What to produce: The lines from the one holding "[307,634,323,645] v1. ->" to the end of the records below, exactly as written, are the only thing to return.

Saved entries

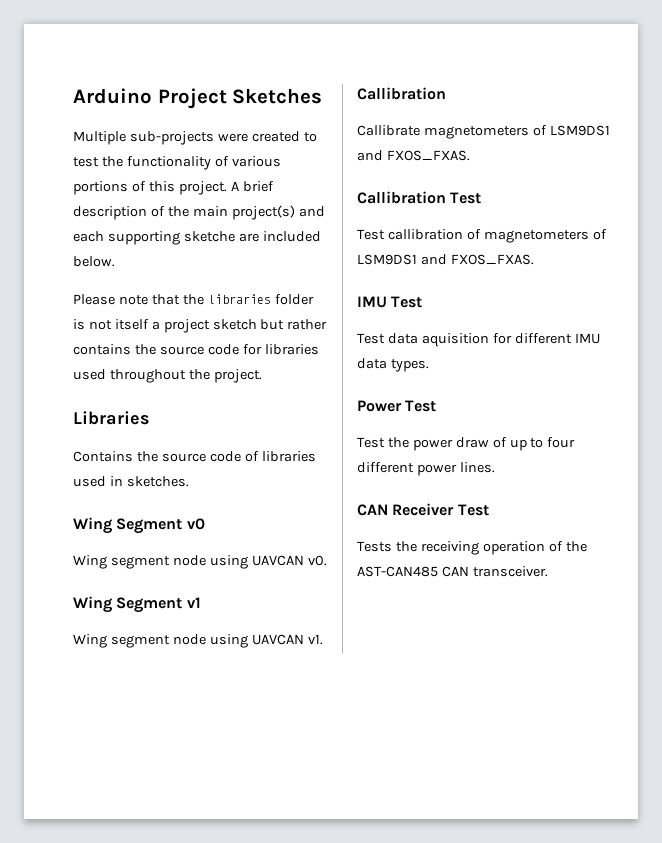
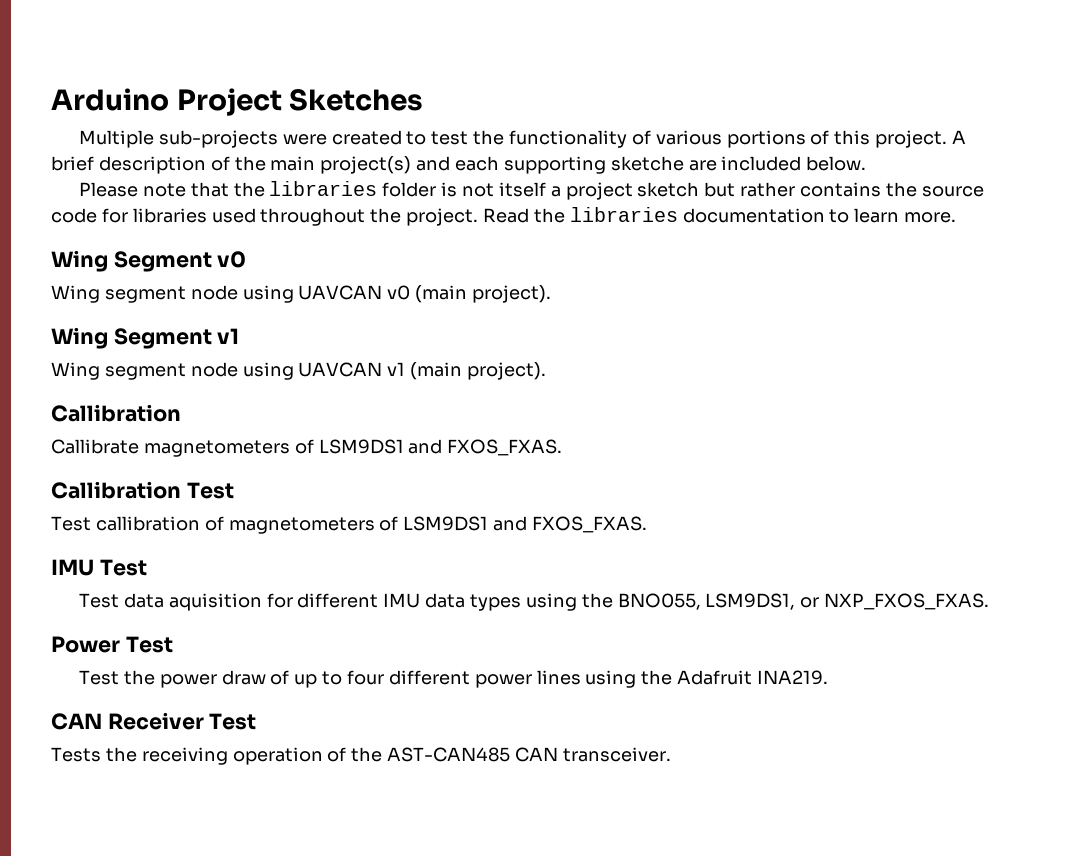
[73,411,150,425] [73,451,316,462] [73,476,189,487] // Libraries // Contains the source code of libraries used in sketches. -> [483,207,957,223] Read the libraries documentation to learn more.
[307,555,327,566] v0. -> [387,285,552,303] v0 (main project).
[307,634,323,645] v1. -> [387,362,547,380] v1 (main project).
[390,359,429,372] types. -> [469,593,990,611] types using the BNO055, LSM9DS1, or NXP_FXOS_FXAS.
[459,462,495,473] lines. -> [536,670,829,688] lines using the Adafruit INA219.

Solved exercise:
[307,634,323,645] v1. -> [387,362,547,380] v1 (main project).
[390,359,429,372] types. -> [469,593,990,611] types using the BNO055, LSM9DS1, or NXP_FXOS_FXAS.
[459,462,495,473] lines. -> [536,670,829,688] lines using the Adafruit INA219.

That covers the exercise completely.